(Beginning of Data in this exercise)
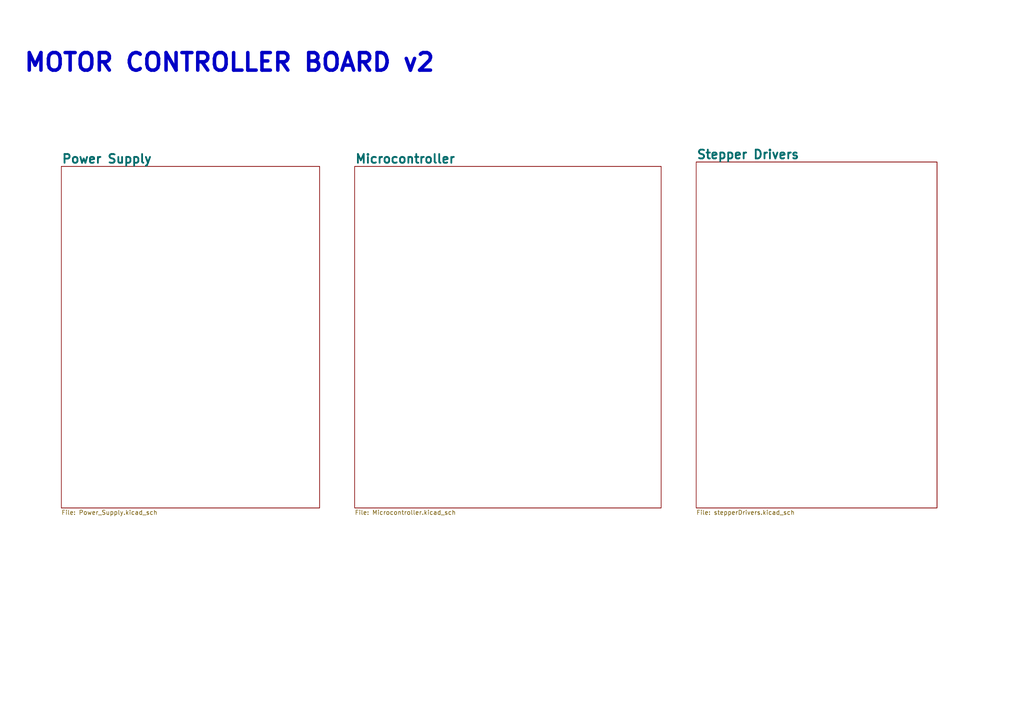
<source format=kicad_sch>
(kicad_sch
	(version 20250114)
	(generator "eeschema")
	(generator_version "9.0")
	(uuid "2f03ad95-f17d-4603-9f9b-c868204db81c")
	(paper "A4")
	(title_block
		(title "Motor Controller Board")
		(date "2025-05-05")
		(rev "v1")
		(company "University of California, Santa Cruz")
	)
	(lib_symbols)
	(text "MOTOR CONTROLLER BOARD v2"
		(exclude_from_sim no)
		(at 66.548 18.288 0)
		(effects
			(font
				(size 5.08 5.08)
				(thickness 1.016)
				(bold yes)
			)
		)
		(uuid "d38e934e-c9ff-40a8-84c6-900a8d009a06")
	)
	(sheet
		(at 17.78 48.26)
		(size 74.93 99.06)
		(exclude_from_sim no)
		(in_bom yes)
		(on_board yes)
		(dnp no)
		(fields_autoplaced yes)
		(stroke
			(width 0.1524)
			(type solid)
		)
		(fill
			(color 0 0 0 0.0000)
		)
		(uuid "1132a342-589f-4523-a20b-cee7da5a1aed")
		(property "Sheetname" "Power Supply"
			(at 17.78 47.5484 0)
			(effects
				(font
					(size 2.54 2.54)
					(thickness 0.508)
					(bold yes)
				)
				(justify left bottom)
			)
		)
		(property "Sheetfile" "Power_Supply.kicad_sch"
			(at 17.78 147.9046 0)
			(effects
				(font
					(size 1.27 1.27)
				)
				(justify left top)
			)
		)
		(instances
			(project "Motor_Controller_Board_v1"
				(path "/2f03ad95-f17d-4603-9f9b-c868204db81c"
					(page "2")
				)
			)
		)
	)
	(sheet
		(at 102.87 48.26)
		(size 88.9 99.06)
		(exclude_from_sim no)
		(in_bom yes)
		(on_board yes)
		(dnp no)
		(fields_autoplaced yes)
		(stroke
			(width 0.1524)
			(type solid)
		)
		(fill
			(color 0 0 0 0.0000)
		)
		(uuid "41c029e7-cf72-41c6-b200-264a704f7fea")
		(property "Sheetname" "Microcontroller"
			(at 102.87 47.5484 0)
			(effects
				(font
					(size 2.54 2.54)
					(thickness 0.508)
					(bold yes)
				)
				(justify left bottom)
			)
		)
		(property "Sheetfile" "Microcontroller.kicad_sch"
			(at 102.87 147.9046 0)
			(effects
				(font
					(size 1.27 1.27)
				)
				(justify left top)
			)
		)
		(instances
			(project "Motor_Controller_Board_v1"
				(path "/2f03ad95-f17d-4603-9f9b-c868204db81c"
					(page "3")
				)
			)
		)
	)
	(sheet
		(at 201.93 46.99)
		(size 69.85 100.33)
		(exclude_from_sim no)
		(in_bom yes)
		(on_board yes)
		(dnp no)
		(fields_autoplaced yes)
		(stroke
			(width 0.1524)
			(type solid)
		)
		(fill
			(color 0 0 0 0.0000)
		)
		(uuid "de697c7d-15b2-499b-acfa-e9ff24654033")
		(property "Sheetname" "Stepper Drivers"
			(at 201.93 46.2784 0)
			(effects
				(font
					(size 2.54 2.54)
					(thickness 0.508)
					(bold yes)
				)
				(justify left bottom)
			)
		)
		(property "Sheetfile" "stepperDrivers.kicad_sch"
			(at 201.93 147.9046 0)
			(effects
				(font
					(size 1.27 1.27)
				)
				(justify left top)
			)
		)
		(instances
			(project "Motor_Controller_Board_v1"
				(path "/2f03ad95-f17d-4603-9f9b-c868204db81c"
					(page "4")
				)
			)
		)
	)
	(sheet_instances
		(path "/"
			(page "1")
		)
	)
	(embedded_fonts no)
)

</source>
(End of Data in this exercise)
Write out each record exactly as shown, but not its pictures.

<source format=kicad_sch>
(kicad_sch
	(version 20250114)
	(generator "eeschema")
	(generator_version "9.0")
	(uuid "2f03ad95-f17d-4603-9f9b-c868204db81c")
	(paper "A4")
	(title_block
		(title "Motor Controller Board")
		(date "2025-05-05")
		(rev "v1")
		(company "University of California, Santa Cruz")
	)
	(lib_symbols)
	(text "MOTOR CONTROLLER BOARD v2"
		(exclude_from_sim no)
		(at 66.548 18.288 0)
		(effects
			(font
				(size 5.08 5.08)
				(thickness 1.016)
				(bold yes)
			)
		)
		(uuid "d38e934e-c9ff-40a8-84c6-900a8d009a06")
	)
	(sheet
		(at 17.78 48.26)
		(size 74.93 99.06)
		(exclude_from_sim no)
		(in_bom yes)
		(on_board yes)
		(dnp no)
		(fields_autoplaced yes)
		(stroke
			(width 0.1524)
			(type solid)
		)
		(fill
			(color 0 0 0 0.0000)
		)
		(uuid "1132a342-589f-4523-a20b-cee7da5a1aed")
		(property "Sheetname" "Power Supply"
			(at 17.78 47.5484 0)
			(effects
				(font
					(size 2.54 2.54)
					(thickness 0.508)
					(bold yes)
				)
				(justify left bottom)
			)
		)
		(property "Sheetfile" "Power_Supply.kicad_sch"
			(at 17.78 147.9046 0)
			(effects
				(font
					(size 1.27 1.27)
				)
				(justify left top)
			)
		)
		(instances
			(project "Motor_Controller_Board_v1"
				(path "/2f03ad95-f17d-4603-9f9b-c868204db81c"
					(page "2")
				)
			)
		)
	)
	(sheet
		(at 102.87 48.26)
		(size 88.9 99.06)
		(exclude_from_sim no)
		(in_bom yes)
		(on_board yes)
		(dnp no)
		(fields_autoplaced yes)
		(stroke
			(width 0.1524)
			(type solid)
		)
		(fill
			(color 0 0 0 0.0000)
		)
		(uuid "41c029e7-cf72-41c6-b200-264a704f7fea")
		(property "Sheetname" "Microcontroller"
			(at 102.87 47.5484 0)
			(effects
				(font
					(size 2.54 2.54)
					(thickness 0.508)
					(bold yes)
				)
				(justify left bottom)
			)
		)
		(property "Sheetfile" "Microcontroller.kicad_sch"
			(at 102.87 147.9046 0)
			(effects
				(font
					(size 1.27 1.27)
				)
				(justify left top)
			)
		)
		(instances
			(project "Motor_Controller_Board_v1"
				(path "/2f03ad95-f17d-4603-9f9b-c868204db81c"
					(page "3")
				)
			)
		)
	)
	(sheet
		(at 201.93 46.99)
		(size 69.85 100.33)
		(exclude_from_sim no)
		(in_bom yes)
		(on_board yes)
		(dnp no)
		(fields_autoplaced yes)
		(stroke
			(width 0.1524)
			(type solid)
		)
		(fill
			(color 0 0 0 0.0000)
		)
		(uuid "de697c7d-15b2-499b-acfa-e9ff24654033")
		(property "Sheetname" "Stepper Drivers"
			(at 201.93 46.2784 0)
			(effects
				(font
					(size 2.54 2.54)
					(thickness 0.508)
					(bold yes)
				)
				(justify left bottom)
			)
		)
		(property "Sheetfile" "stepperDrivers.kicad_sch"
			(at 201.93 147.9046 0)
			(effects
				(font
					(size 1.27 1.27)
				)
				(justify left top)
			)
		)
		(instances
			(project "Motor_Controller_Board_v1"
				(path "/2f03ad95-f17d-4603-9f9b-c868204db81c"
					(page "4")
				)
			)
		)
	)
	(sheet_instances
		(path "/"
			(page "1")
		)
	)
	(embedded_fonts no)
)

</source>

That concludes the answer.